[Start of Attachment]
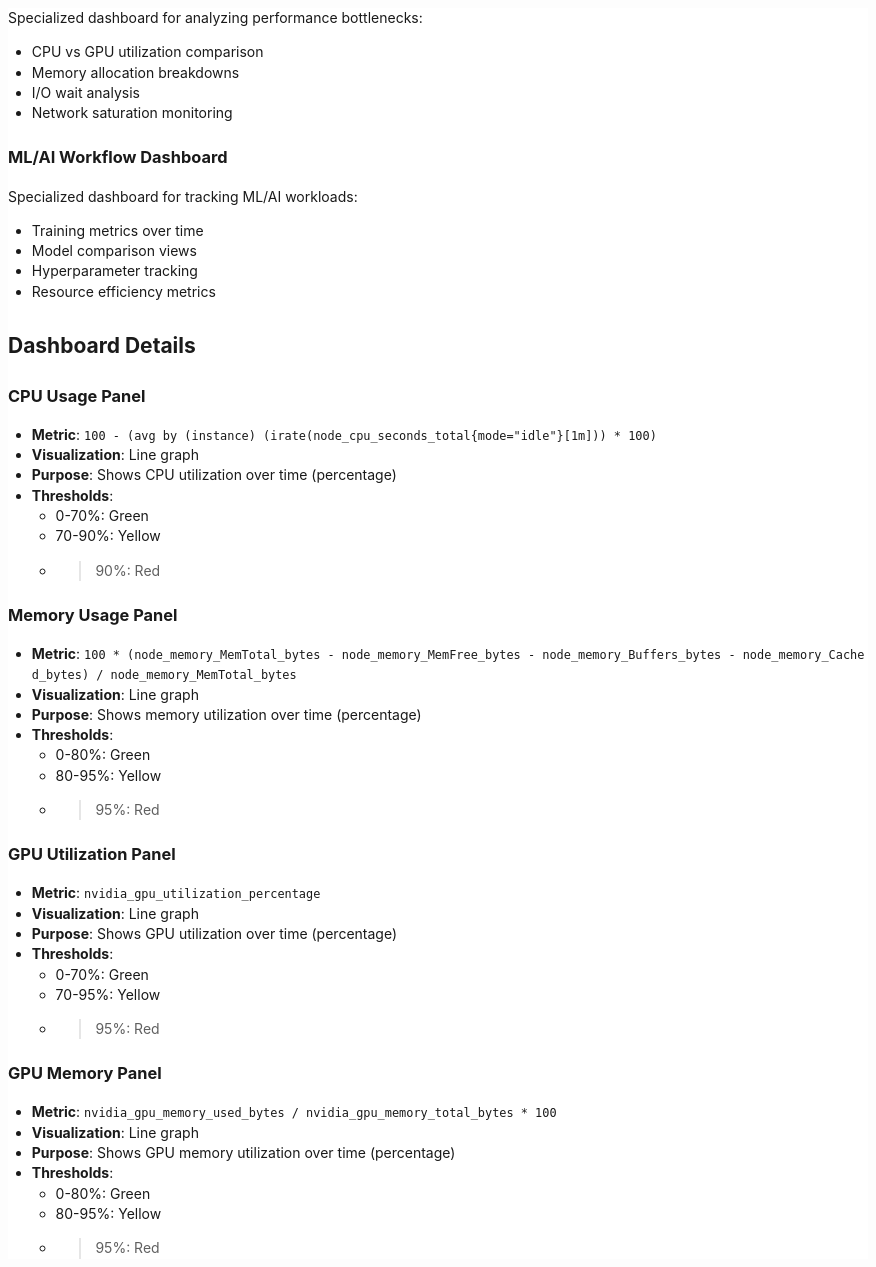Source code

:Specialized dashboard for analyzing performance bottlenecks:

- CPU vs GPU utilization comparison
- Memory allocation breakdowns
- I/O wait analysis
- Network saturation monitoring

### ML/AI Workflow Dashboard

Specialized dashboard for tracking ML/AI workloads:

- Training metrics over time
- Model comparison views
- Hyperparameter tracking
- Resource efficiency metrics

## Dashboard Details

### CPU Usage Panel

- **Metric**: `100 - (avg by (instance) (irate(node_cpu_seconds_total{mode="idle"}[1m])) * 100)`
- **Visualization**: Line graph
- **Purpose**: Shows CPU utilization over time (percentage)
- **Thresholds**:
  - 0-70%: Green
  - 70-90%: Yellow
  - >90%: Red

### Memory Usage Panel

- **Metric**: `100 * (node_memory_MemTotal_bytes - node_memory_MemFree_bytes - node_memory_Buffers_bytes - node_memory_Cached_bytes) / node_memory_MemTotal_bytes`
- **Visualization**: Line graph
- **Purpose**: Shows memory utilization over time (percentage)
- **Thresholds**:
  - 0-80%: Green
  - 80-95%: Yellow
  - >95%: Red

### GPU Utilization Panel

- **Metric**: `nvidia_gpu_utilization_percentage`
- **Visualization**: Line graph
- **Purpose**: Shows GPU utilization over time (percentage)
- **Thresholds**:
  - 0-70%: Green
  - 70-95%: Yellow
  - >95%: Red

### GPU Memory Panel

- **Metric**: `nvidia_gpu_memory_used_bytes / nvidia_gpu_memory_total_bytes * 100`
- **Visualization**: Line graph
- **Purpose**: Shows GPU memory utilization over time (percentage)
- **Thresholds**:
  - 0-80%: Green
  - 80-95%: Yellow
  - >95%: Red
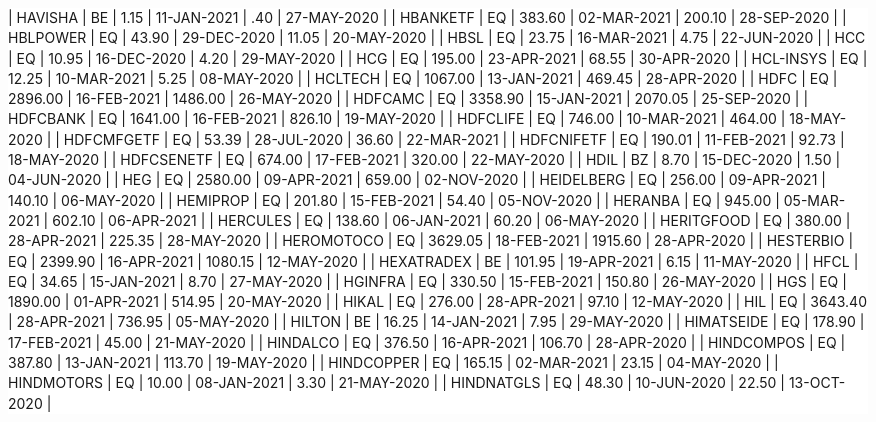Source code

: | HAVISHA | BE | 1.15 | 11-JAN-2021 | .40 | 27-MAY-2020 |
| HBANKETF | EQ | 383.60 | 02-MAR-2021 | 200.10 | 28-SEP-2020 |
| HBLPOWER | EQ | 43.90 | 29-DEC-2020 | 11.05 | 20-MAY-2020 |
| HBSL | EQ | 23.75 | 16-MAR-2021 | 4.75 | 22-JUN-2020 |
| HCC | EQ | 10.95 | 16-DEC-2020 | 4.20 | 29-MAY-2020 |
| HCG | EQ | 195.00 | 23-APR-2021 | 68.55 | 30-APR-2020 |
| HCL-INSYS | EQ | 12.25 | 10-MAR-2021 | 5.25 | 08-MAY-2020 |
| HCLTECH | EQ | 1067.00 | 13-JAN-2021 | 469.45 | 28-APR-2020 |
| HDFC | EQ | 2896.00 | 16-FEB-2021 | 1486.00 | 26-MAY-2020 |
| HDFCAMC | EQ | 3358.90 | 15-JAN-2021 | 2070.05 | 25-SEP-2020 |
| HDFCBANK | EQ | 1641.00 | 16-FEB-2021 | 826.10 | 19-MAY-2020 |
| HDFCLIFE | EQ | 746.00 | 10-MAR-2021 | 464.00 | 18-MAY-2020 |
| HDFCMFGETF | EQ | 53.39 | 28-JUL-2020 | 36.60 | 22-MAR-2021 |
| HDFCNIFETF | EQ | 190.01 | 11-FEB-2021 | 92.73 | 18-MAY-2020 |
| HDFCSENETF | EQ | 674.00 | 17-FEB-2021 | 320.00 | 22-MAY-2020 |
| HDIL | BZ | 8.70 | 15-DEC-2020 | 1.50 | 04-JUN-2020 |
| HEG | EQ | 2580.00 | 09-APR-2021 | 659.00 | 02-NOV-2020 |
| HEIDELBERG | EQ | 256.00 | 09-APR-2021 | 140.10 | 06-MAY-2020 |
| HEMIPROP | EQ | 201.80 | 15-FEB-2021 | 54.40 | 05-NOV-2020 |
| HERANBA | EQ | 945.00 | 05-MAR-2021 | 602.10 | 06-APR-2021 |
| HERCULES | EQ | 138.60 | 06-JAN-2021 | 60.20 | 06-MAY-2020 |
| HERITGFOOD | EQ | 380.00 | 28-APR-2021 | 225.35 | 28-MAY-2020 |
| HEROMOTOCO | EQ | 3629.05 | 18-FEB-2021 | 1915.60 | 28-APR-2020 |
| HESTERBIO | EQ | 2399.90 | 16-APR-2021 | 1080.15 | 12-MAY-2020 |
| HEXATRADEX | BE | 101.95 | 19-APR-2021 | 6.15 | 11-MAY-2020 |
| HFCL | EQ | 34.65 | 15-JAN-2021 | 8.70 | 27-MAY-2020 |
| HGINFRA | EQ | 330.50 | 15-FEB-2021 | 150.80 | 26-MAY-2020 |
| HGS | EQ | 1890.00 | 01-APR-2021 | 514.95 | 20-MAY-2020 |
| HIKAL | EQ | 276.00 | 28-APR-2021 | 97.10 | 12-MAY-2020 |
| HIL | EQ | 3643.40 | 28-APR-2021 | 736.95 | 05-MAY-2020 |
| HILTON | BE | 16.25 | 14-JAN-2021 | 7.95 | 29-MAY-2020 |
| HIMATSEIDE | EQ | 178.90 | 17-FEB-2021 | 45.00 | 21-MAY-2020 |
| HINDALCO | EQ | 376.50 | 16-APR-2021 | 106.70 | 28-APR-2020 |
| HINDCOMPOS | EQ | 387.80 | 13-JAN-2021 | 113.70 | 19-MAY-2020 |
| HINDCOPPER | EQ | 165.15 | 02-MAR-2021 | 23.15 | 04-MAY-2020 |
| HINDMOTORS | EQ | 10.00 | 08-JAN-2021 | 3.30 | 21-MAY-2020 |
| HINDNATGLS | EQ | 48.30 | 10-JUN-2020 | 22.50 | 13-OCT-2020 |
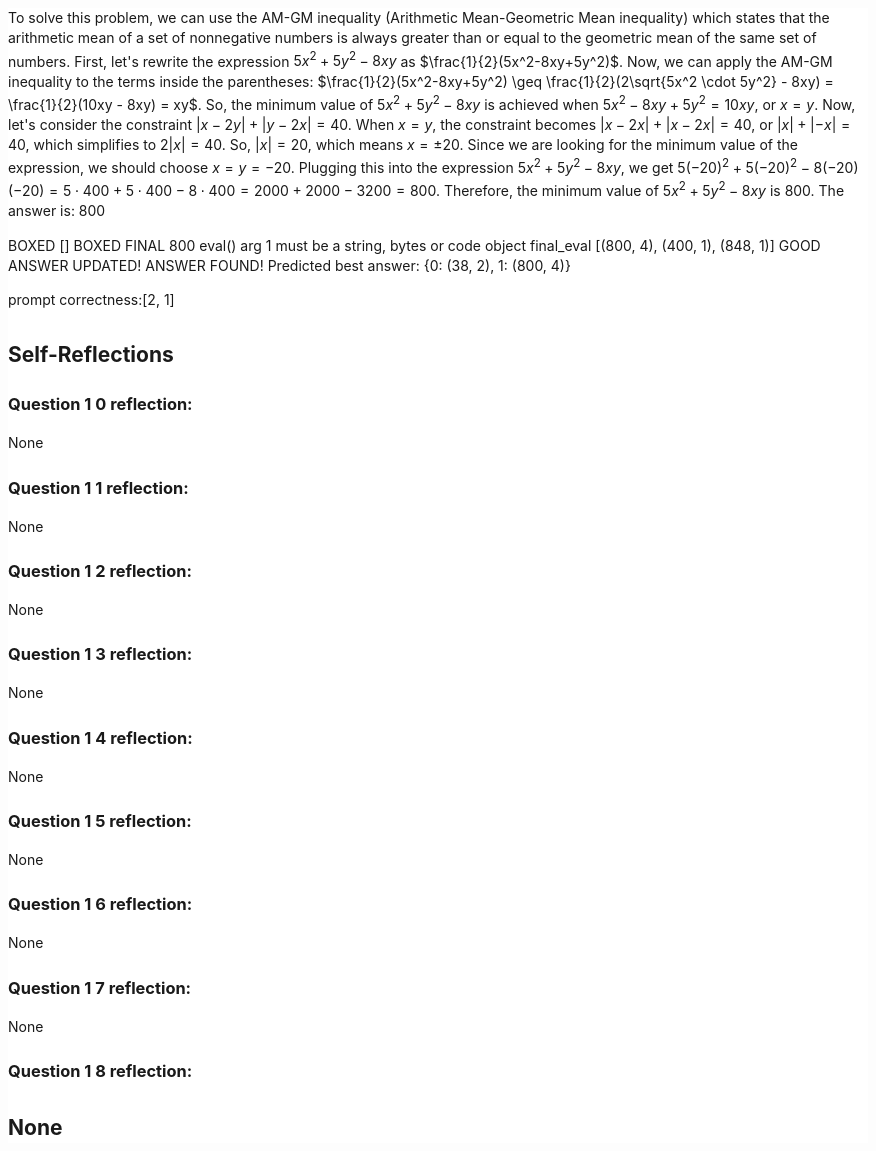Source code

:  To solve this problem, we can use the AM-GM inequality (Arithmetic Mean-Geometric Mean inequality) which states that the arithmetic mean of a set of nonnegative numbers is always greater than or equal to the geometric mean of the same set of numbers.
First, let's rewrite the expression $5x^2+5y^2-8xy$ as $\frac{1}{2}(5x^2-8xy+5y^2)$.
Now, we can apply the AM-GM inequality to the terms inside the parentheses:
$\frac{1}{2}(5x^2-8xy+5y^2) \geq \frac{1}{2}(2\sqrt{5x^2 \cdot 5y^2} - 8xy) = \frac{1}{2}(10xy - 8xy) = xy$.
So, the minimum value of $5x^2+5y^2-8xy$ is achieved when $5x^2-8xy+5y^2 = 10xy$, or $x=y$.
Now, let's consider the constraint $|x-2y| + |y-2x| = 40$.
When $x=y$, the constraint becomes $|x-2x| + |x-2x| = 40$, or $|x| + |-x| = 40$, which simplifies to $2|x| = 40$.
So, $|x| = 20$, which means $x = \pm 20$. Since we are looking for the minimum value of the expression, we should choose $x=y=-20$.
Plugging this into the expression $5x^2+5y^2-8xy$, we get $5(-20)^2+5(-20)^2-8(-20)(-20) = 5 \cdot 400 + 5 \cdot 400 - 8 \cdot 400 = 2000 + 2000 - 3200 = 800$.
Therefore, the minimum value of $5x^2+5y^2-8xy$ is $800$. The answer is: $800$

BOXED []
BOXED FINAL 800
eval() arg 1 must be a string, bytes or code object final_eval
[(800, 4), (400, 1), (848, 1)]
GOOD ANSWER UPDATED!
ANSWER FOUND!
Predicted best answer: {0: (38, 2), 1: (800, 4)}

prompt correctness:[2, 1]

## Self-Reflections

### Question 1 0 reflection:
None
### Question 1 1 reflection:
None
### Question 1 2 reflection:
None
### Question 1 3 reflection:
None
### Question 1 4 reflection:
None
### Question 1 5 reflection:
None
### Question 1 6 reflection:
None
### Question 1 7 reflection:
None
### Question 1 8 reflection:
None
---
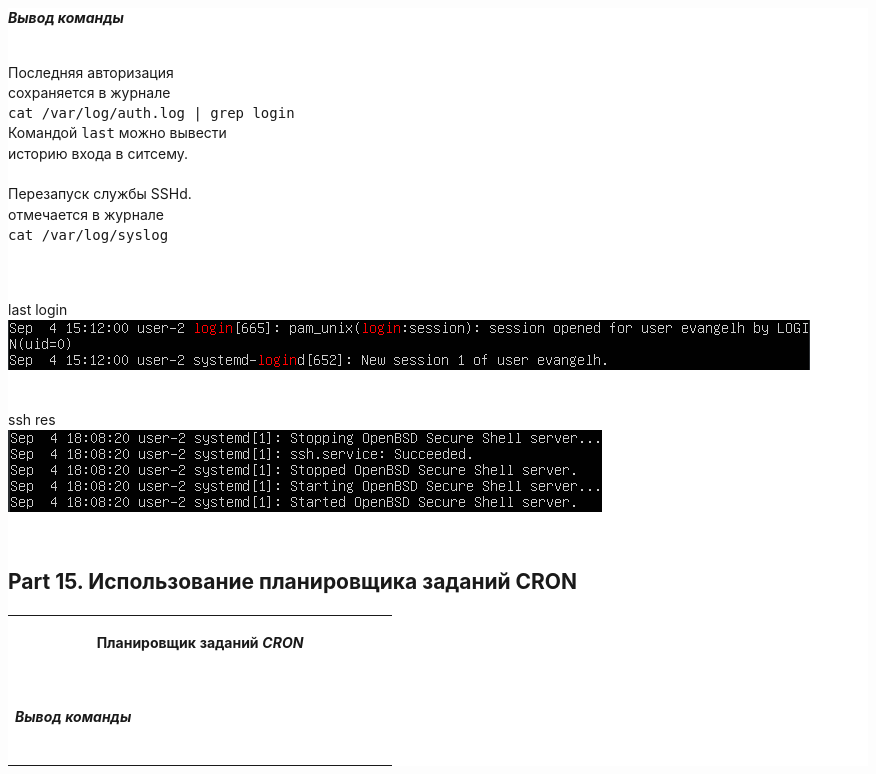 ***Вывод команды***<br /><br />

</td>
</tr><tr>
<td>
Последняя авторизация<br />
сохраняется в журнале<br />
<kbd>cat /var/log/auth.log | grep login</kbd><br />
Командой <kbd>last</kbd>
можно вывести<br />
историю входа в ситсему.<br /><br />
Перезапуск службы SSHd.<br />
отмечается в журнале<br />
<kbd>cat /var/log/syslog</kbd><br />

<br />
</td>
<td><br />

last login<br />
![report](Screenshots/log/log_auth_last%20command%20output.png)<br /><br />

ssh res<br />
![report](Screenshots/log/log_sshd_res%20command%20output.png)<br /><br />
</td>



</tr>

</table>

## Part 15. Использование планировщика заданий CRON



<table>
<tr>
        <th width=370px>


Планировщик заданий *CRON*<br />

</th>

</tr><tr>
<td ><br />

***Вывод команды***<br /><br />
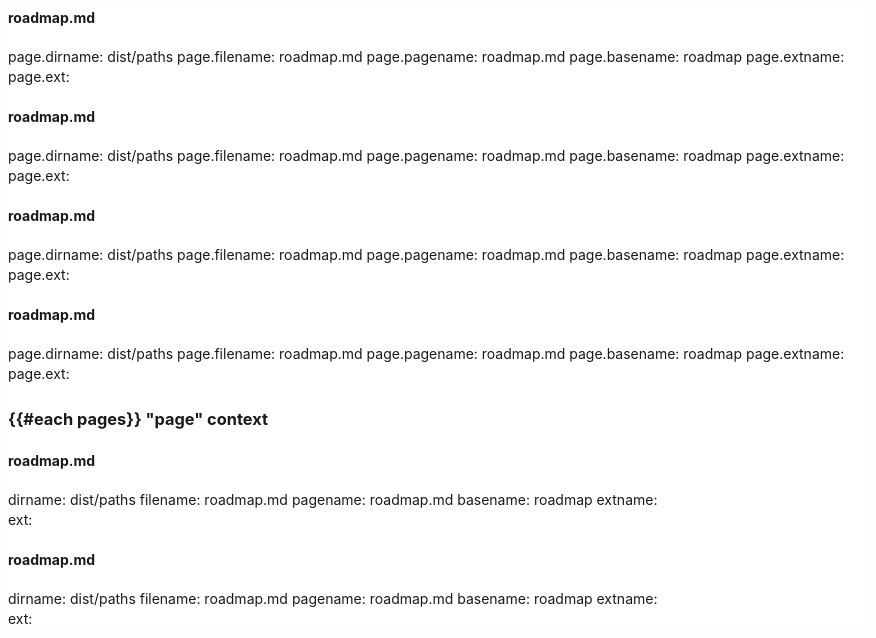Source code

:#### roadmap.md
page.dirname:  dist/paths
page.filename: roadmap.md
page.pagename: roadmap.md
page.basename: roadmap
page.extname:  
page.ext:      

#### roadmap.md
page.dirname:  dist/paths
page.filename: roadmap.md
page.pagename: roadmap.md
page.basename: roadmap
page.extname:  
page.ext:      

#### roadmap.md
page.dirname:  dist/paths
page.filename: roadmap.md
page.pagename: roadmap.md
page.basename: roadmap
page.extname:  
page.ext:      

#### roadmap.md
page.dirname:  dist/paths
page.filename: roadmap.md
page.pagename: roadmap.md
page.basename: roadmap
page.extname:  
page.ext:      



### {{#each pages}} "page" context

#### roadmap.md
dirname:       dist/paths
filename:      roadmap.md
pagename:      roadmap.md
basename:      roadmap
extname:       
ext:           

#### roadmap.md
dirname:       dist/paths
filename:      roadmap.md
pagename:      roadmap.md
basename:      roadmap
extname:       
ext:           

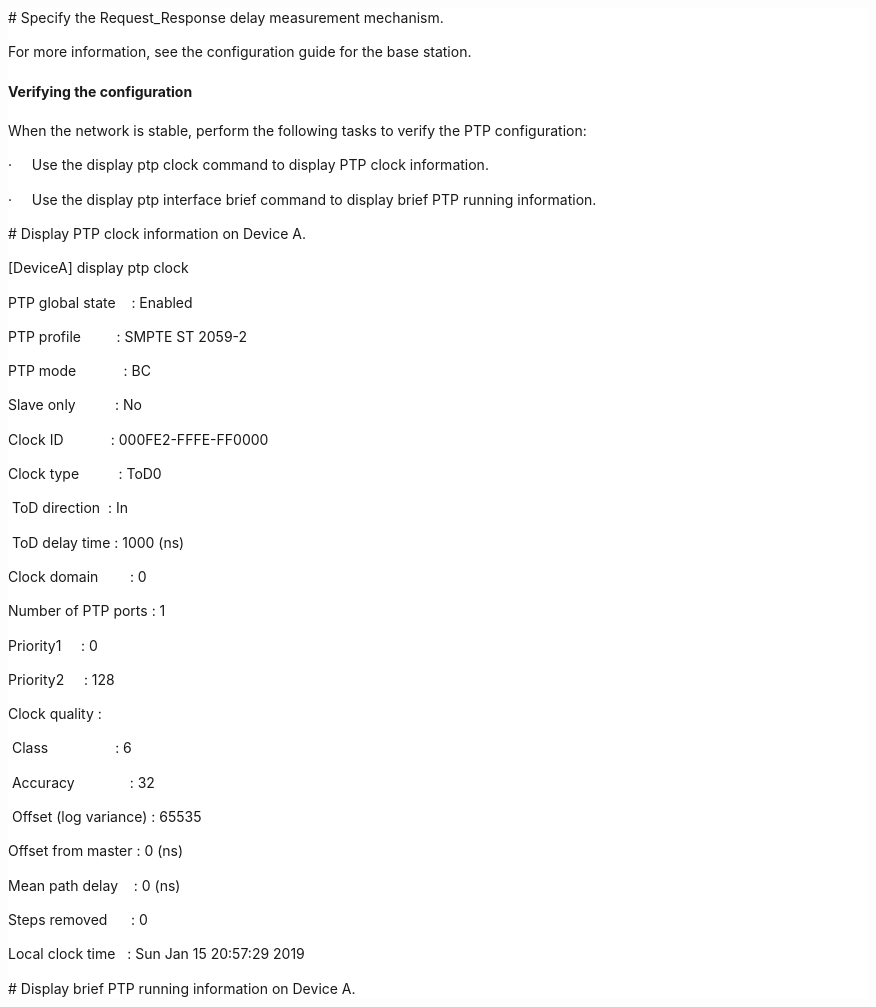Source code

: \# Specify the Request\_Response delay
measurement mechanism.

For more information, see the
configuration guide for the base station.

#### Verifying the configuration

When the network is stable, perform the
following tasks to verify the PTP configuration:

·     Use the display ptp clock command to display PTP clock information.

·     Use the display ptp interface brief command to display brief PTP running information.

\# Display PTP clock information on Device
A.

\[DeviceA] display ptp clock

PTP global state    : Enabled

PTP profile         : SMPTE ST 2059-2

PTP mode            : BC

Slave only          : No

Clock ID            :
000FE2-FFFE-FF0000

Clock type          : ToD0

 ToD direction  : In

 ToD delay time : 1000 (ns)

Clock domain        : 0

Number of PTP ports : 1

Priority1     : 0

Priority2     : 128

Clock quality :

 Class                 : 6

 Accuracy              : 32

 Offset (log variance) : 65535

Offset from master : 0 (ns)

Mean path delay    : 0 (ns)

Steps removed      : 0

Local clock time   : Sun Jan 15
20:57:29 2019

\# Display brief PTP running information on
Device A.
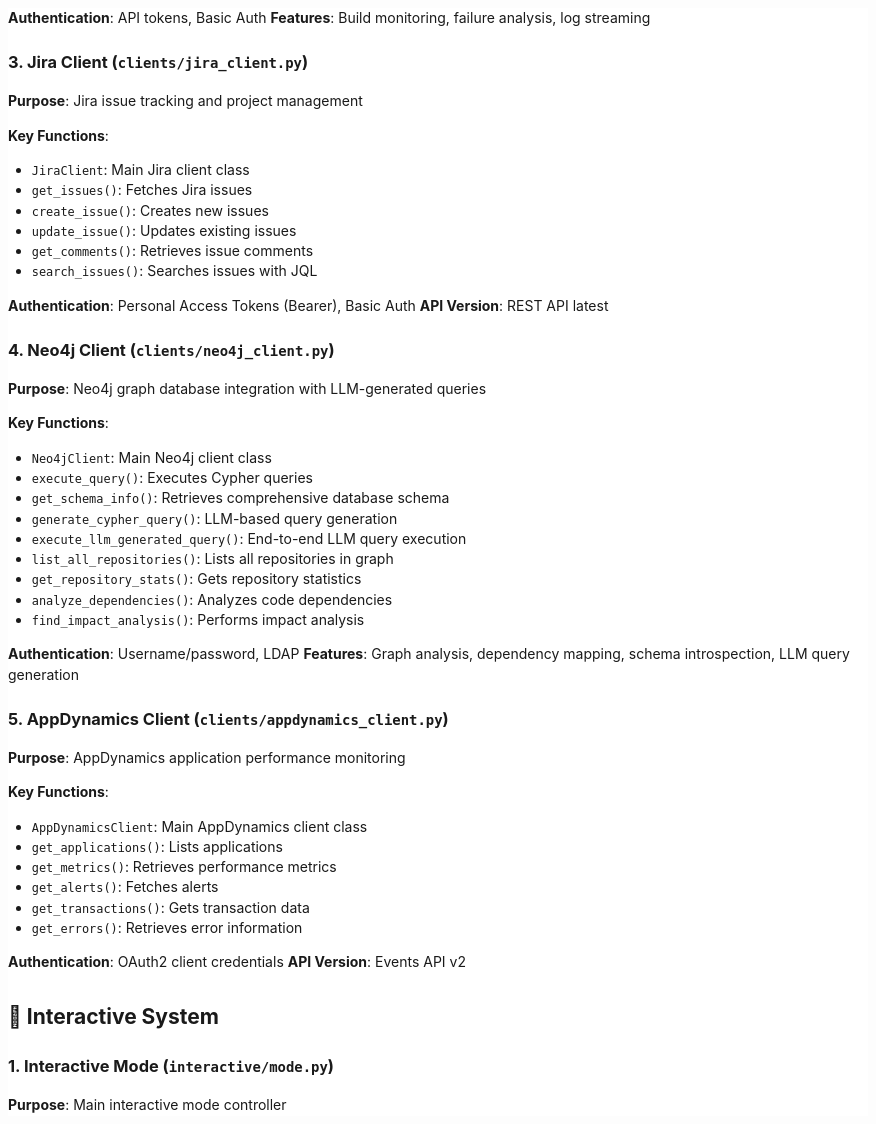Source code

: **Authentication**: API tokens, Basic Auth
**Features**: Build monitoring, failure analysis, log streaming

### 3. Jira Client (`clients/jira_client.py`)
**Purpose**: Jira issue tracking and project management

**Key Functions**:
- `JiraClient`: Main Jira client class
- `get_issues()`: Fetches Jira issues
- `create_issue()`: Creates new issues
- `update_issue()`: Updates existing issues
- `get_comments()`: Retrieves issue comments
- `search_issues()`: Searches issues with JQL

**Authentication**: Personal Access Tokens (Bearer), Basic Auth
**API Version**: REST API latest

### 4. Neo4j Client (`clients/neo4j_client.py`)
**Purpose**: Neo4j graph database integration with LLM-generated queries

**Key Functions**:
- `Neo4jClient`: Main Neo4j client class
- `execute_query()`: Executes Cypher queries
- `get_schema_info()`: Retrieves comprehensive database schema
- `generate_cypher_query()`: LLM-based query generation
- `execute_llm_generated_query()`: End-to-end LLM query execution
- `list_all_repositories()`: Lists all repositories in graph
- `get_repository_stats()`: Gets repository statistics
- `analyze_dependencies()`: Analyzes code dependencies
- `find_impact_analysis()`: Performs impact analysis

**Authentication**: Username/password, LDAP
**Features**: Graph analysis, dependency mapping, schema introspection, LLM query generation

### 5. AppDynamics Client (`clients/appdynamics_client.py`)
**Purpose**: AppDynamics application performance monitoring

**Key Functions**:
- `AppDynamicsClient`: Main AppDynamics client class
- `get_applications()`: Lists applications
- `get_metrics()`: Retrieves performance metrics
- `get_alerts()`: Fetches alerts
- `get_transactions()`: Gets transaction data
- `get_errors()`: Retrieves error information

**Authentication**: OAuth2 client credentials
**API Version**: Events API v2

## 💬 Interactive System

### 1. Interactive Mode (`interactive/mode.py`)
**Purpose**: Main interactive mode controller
[End of Attachment]
### What is required
Output the lines above between the one holding "LLM query execution" and the one holding "AppDynamics client class", inclusive, with nothing before or after them.

### Task response
- `execute_llm_generated_query()`: End-to-end LLM query execution
- `list_all_repositories()`: Lists all repositories in graph
- `get_repository_stats()`: Gets repository statistics
- `analyze_dependencies()`: Analyzes code dependencies
- `find_impact_analysis()`: Performs impact analysis

**Authentication**: Username/password, LDAP
**Features**: Graph analysis, dependency mapping, schema introspection, LLM query generation

### 5. AppDynamics Client (`clients/appdynamics_client.py`)
**Purpose**: AppDynamics application performance monitoring

**Key Functions**:
- `AppDynamicsClient`: Main AppDynamics client class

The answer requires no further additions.